Kurzbesuch auf Gran Canaria

Wir machten uns sehr früh auf den Weg zur Fähre, um auch bei möglichen Staus auf der Autobahn, die wir zuvor erlebt hatten, pünktlich im Hafen zu sein. Wir waren sogar so pünktlich, dass wir statt mit der gebuchten 12 Uhr Fähre schon mit der 10 Uhr Fähre nach Agaete auf Grand Canaria übersetzen konnten. Die Fährfahrt dauerte zwei Stunden, und wir hatten somit viel Zeit, am Nachmittag die Umgebung von Agaete zu erkunden. Also ging es zunächst zum Leuchtturm von Sardina.

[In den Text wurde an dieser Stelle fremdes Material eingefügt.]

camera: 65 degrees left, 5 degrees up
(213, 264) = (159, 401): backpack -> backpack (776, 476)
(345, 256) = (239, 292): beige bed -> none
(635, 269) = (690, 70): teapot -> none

Wir waren nicht die einzigen und wurden wegen unseres deutschen Nummernschildes von einigen Touristen angesprochen. Übernachtet haben wir dann jedoch in Agaete selbst auf einem für Wohnmobile ausgewiesenen Parkplatz mit Sicht auf das Meer und abends auf Santa Cruz auf Teneriffa. Mit Agaete bekamen wir einen ersten sehr guten Eindruck von Gran Canaria.

Blick auf den Hafen von Agaete

Dieser Eindruck vertiefte sich noch, als wir nach einer Fahrt über die spektakuläre Küstenstraße nach Süden die Gemeinde Aldea passierten.

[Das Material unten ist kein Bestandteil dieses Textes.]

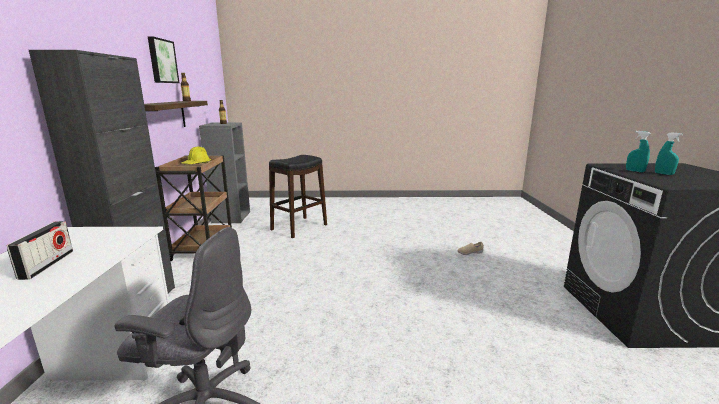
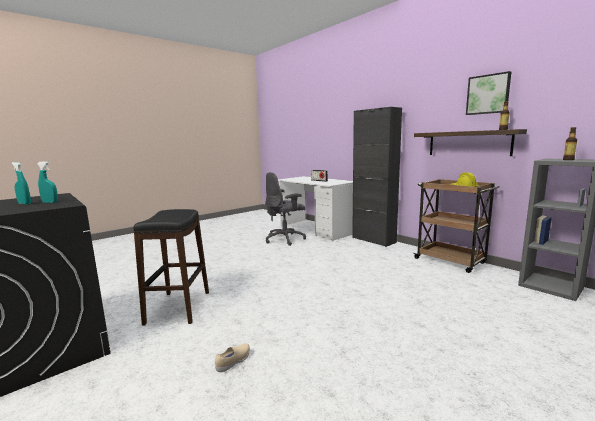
camera: 140 degrees right, 5 degrees down
(299, 227) = (469, 306): black stool -> black stool (178, 307)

Wir übernachteten an einem einsamen Strand ohne Mobilfunkempfang aber mit Blick auf den Teide.

Hier wollten wir allerdings nicht Sylvester feiern und fuhren nach einer Stippvisite in Puerto Mogan, das völlig überfüllt mit Touristen war, zum Campingplatz El Pinillo in einem engen Tal, ebenfalls ohne Mobilfunkempfang. Dieser Campingplatz, der überwiegend von Dauercampern bewohnt war, präsentierte sich in einem Teil wie ein Kakteengarten.

Hier gefiel es uns sehr gut und wir freuten uns auf das Sylvestermenü im angeschlossenen Restaurant, das dann leider zur großen Enttäuschung wurde. So schlecht hatten wir hier auf den Kanaren noch nicht gegessen. Also tranken wir den obligatorischen Cava in unserem Wohnmobil. Böller oder Raketen gab es nicht.

Sylvesterstimmung

Am Neujahrstag durchquerten wir Grand Canaria von Süd noch Nord und lernten eine einzigartige Gebirgs- und Felsenlandschaft kennen. Viele Panoramen erinnerten uns an den Südwesten der USA.

Am Weg lag auch die Stadt Teror mit ihrer gut erhaltenen Altstadt und der Basilika, die der Inselpatronin Gran Canarias gewidmet ist.

typisch kanarische Holzbalkone
in der Basilika

Am letzten Tag übernachteten wir in der Nähe des Fährterminals, dazu mussten wir die grösste Stadt der kanarischen Inseln durchqueren, hier ging es ziemlich hektisch zu.

Insgesamt hat uns das, was wir von Gran Canaria gesehen haben, gut gefallen, insbesondere der Norden und das Inselinnere. Den Süden mit seinen zubetonierten Berghängen haben wir ausgelassen.

Noch ein Highlight Gran Canarias: Wir haben Diesel für 97,5 Cent getankt.

Heute morgen fuhren wir mit der Fähre nach Fuerteventura.